In today’s hyper-connected world, resilience is not simply a technical consideration, it is an economic imperative. On the occasions when a payments outage occurs, the impacts can, if left unchecked, rapidly multiply and cause significant challenges for stakeholders. Businesses lose sales, account holders cannot access their funds, confidence is impacted and indeed entire supply chains can grind to a halt.
At Visa, end-to-end payments resilience is our highest priority. Every day we work to maximise the ability of our network and services to continue operating effectively in the face of any disruptions, shocks or adverse events to Visa or other parties in the value chain. We work to ensure that payments, whether domestic or cross border, e-commerce or in store, can be initiated, processed and settled securely, reliably and on time, even when the system is under stress.

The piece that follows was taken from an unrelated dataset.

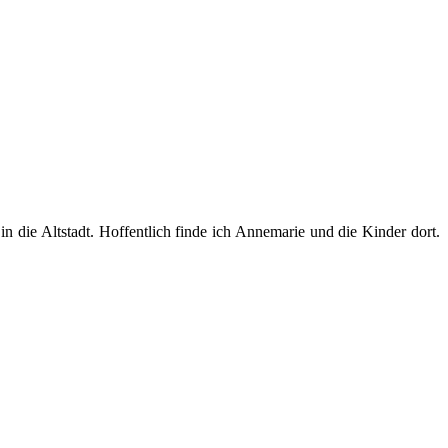
ie Altstadt. Hoffentlich finde ich Annemarie und die Kinder dort.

Resilience as a Shared Ecosystem Challenge
I believe that the highest levels of resilience can be achieved through a co-ordinated approach embraced by all stakeholders from governments and regulators to technology providers, banks, issuers, acquirers, merchants, and consumers. All these parties can make an important contribution to ensuring that we maintain payments networks with the highest levels of resilience under even the most challenging scenarios.
This shared responsibility extends beyond merely preventing outages. It's about creating systems that can adapt, reroute, and recover quickly when disruptions occur. It's about ensuring that when one pathway fails, alternatives are immediately available and deployed. It's about maintaining the trust that underpins our entire digital economy.
The Path Forward: Five Pillars of Resilience
Recent analysis commissioned by Visa, and undertaken by Oliver Wyman, has identified five critical areas providing opportunities for Europe to strengthen its payment resilience:
Assess and adopt resilience-enhancing solutions: Payments firms should assess, and consider adopting, available products and services which can support functionality during disruptions.
Identify concentration risks: Understand and address potential single points of failure across the payments ecosystem.
Assess regulatory effectiveness: Regularly review frameworks to ensure they address evolving threats.
Focus on essential goods and services providers: Assess the resilience and access to essential goods and services – particularly important in the event of prolonged disruption.
Recognise the foundational role of services across industries: Strengthen resilience across industries that support payments continuity.